The AoA can be divided into three areas:
Market Access, which deals with tariff
barriers and import quotas; Domestic Support Programs,
such as price support payments to farmers; and Export
Subsidies. In each area, the agreement lays out
rules to dismantle barriers to trade by reducing tariffs
and public expenditures on agriculture. The proponents
of the agreement, including the U.S. and many developing
countries, argued that food security would be enhanced
if developed countries stopped stimulating production
through price supports and export subsidies. Food security
depends on an adequate supply, distribution, and access
to culturally appropriate food for every individual.
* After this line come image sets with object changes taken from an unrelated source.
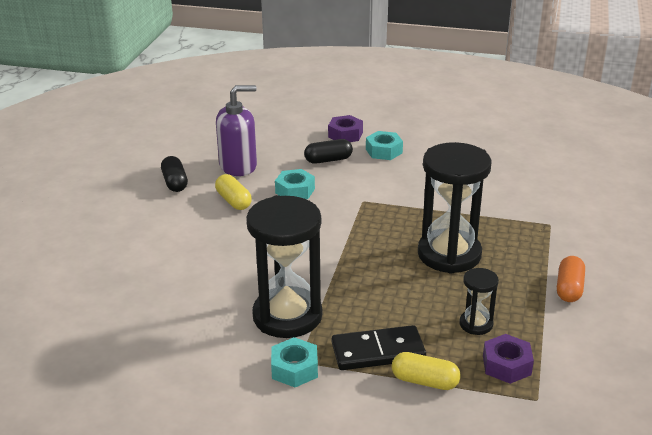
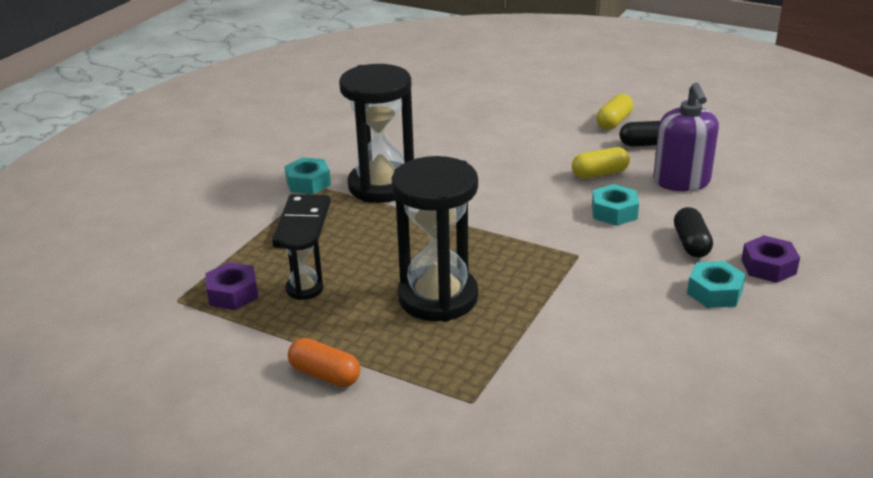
camera: 105 degrees right, 0 degrees up
(425, 381) = (246, 243): yellow capsule -> yellow capsule (614, 122)

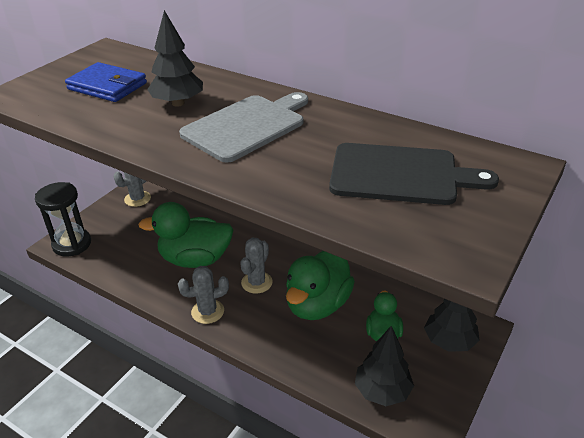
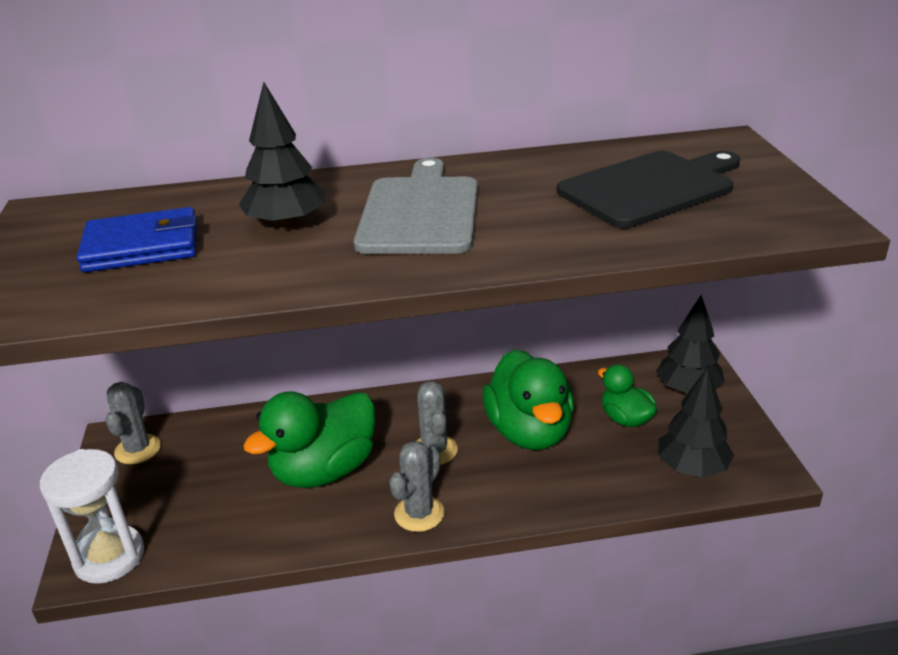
camera: 40 degrees left, 5 degrees down
(72, 244) = (109, 557): black hourglass -> white hourglass

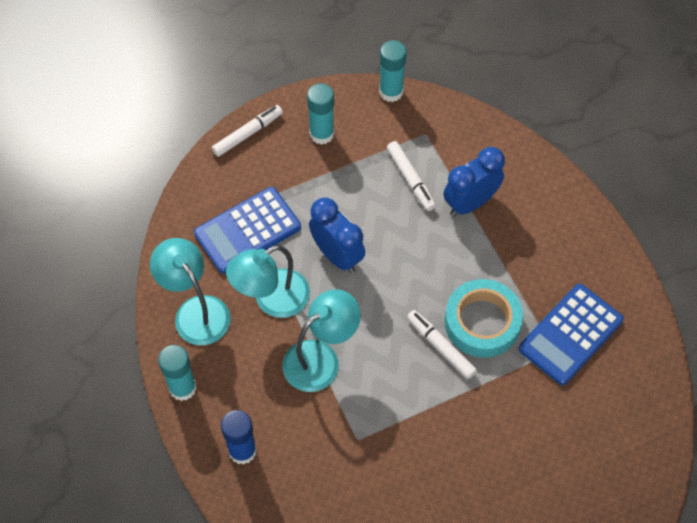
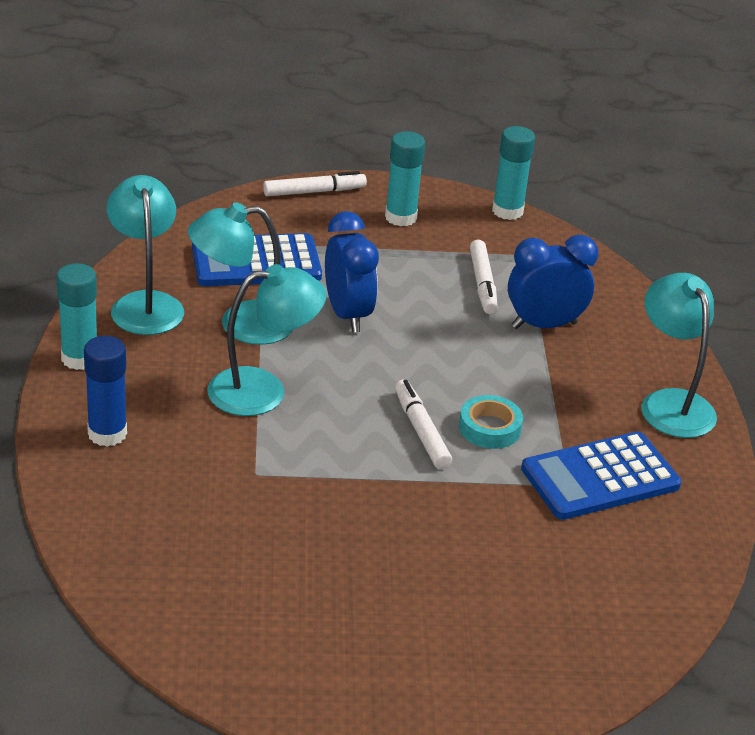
camera: 20 degrees right, 25 degrees down
(482, 322) = (489, 428): turquoise tape -> turquoise tape, size x0.59
(583, 242) = (671, 403): none -> turquoise lamp

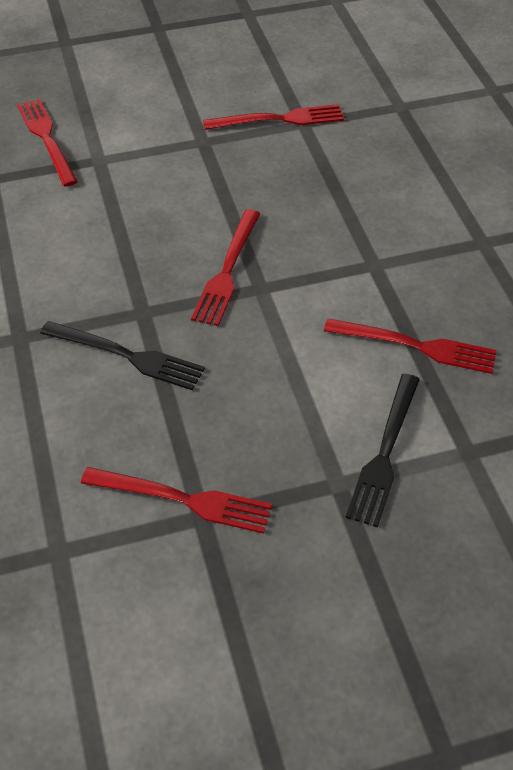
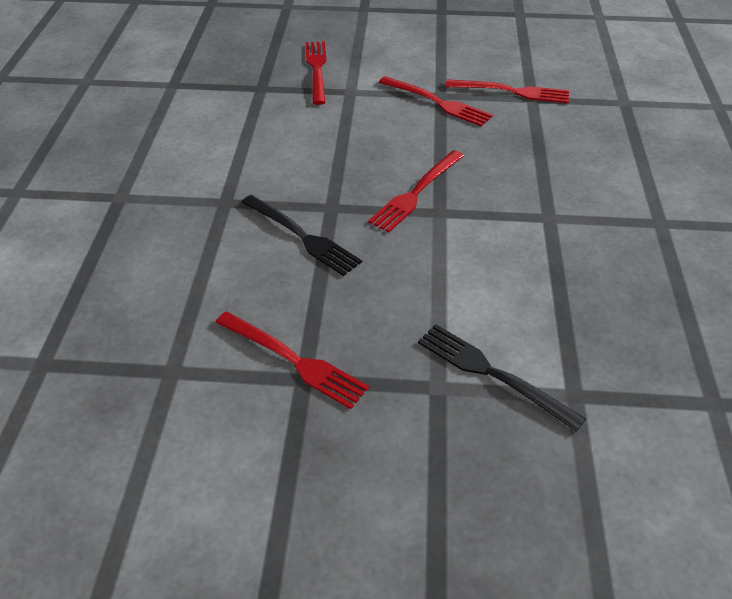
camera: 20 degrees right, 5 degrees down
(384, 453) = (492, 373): black fork -> black fork turned 90 degrees clockwise
(416, 346) = (560, 292): red fork -> red fork (437, 102)

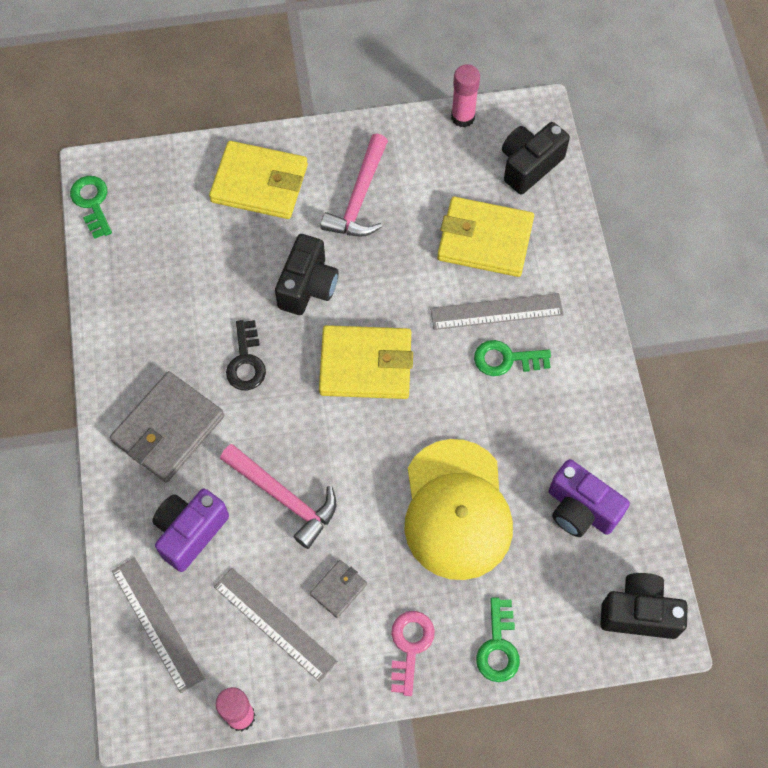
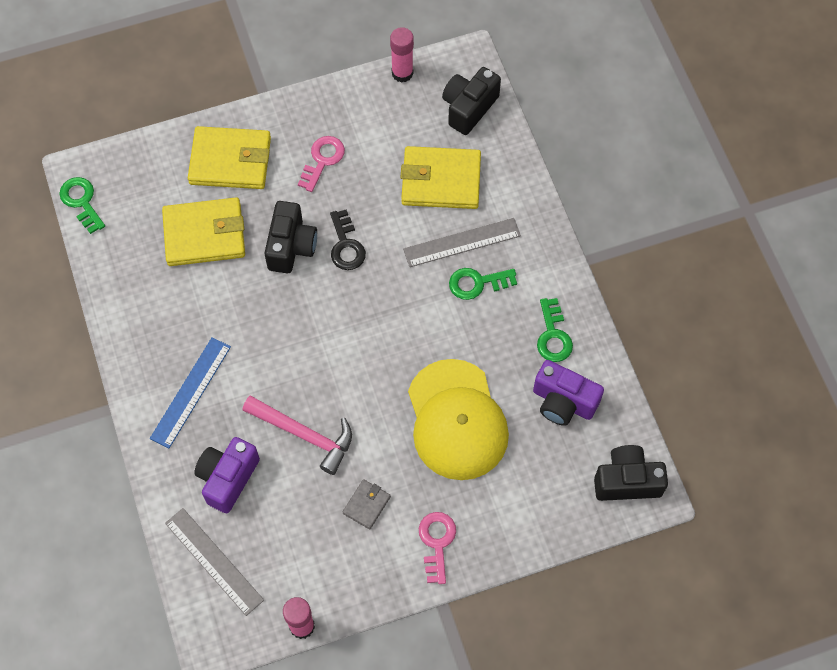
camera: 10 degrees left, 0 degrees up
(168, 429) = (191, 392): grey wallet -> blue ruler
(246, 361) = (248, 322): black key -> black key (346, 245)
(274, 624) = (316, 544): grey ruler -> none
(359, 198) = (322, 160): pink hammer -> pink key
(366, 365) = (355, 308): yellow wallet -> yellow wallet (204, 234)
(498, 646) = (512, 529): green key -> green key (553, 336)

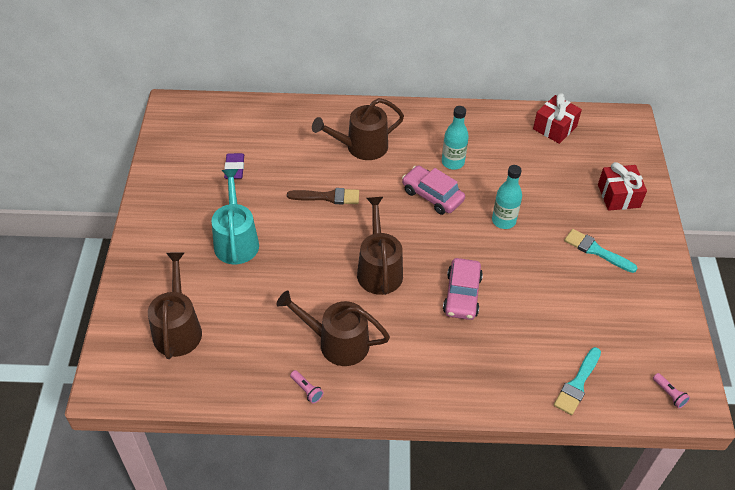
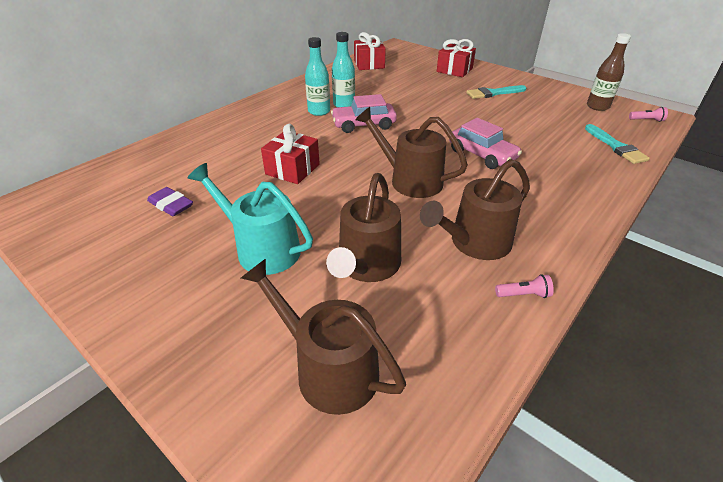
camera: 50 degrees left, 10 degrees down
(328, 197) = (292, 169): brown brush -> red gift
(362, 147) = (266, 131): brown watering can -> brown watering can (367, 265)
(503, 221) = (427, 110): turquoise bottle -> turquoise bottle (319, 111)
(659, 344) = (597, 106): none -> brown bottle

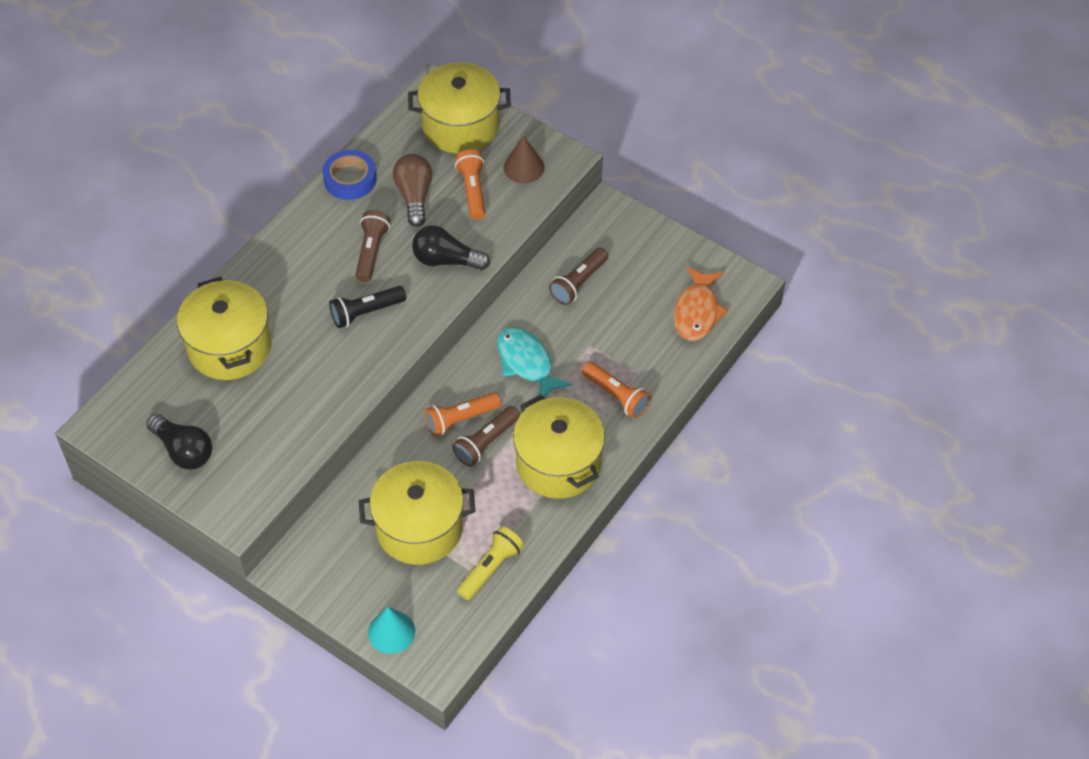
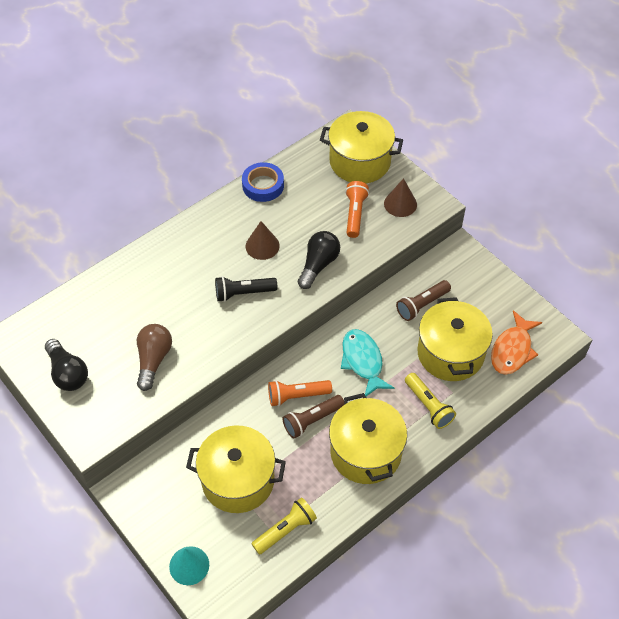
camera: 15 degrees right, 0 degrees up
(229, 347) = (130, 297): yellow pot -> yellow pot (450, 353)
(371, 252) = (262, 246): brown flashlight -> brown cone
(414, 196) = (308, 209): brown light bulb -> brown light bulb (153, 360)
(446, 260) = (318, 265): black light bulb -> black light bulb turned 90 degrees clockwise
(616, 396) = (428, 406): orange flashlight -> yellow flashlight

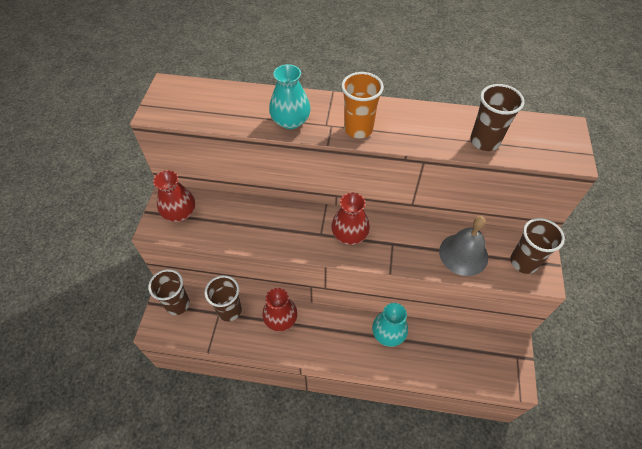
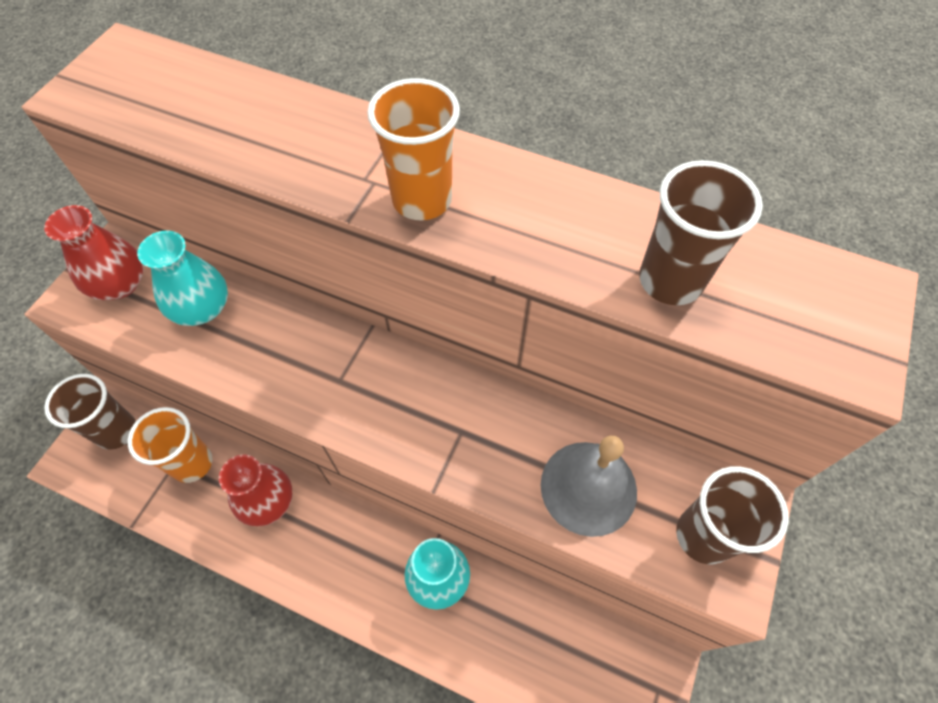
camera: 15 degrees right, 5 degrees up
(229, 310) = (192, 463): brown cup -> orange cup
(290, 121) = (301, 157): turquoise vase -> turquoise vase (202, 308)
(349, 235) = (389, 394): red vase -> none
It
depends on intricate social, cultural, economic, and political
relationships that differ enormously from place to place
and over time.
The AoA makes concessions to developing
and least-developed countries’ (LDCs) special needs,
including a longer implementation period (ten rather than
six years) and lower reduction commitments for programs
that support agricultural production and trade.
The principle of special and differential
(S&D) treatment was used to provide developing countries
with these more favorable terms. LDCs are exempt from
tariff reductions (although they must bind them to a maximum
level) and cuts to domestic support programs (although
they are subject to a spending ceiling). LDCs are also
exempt from export subsidy reduction requirements.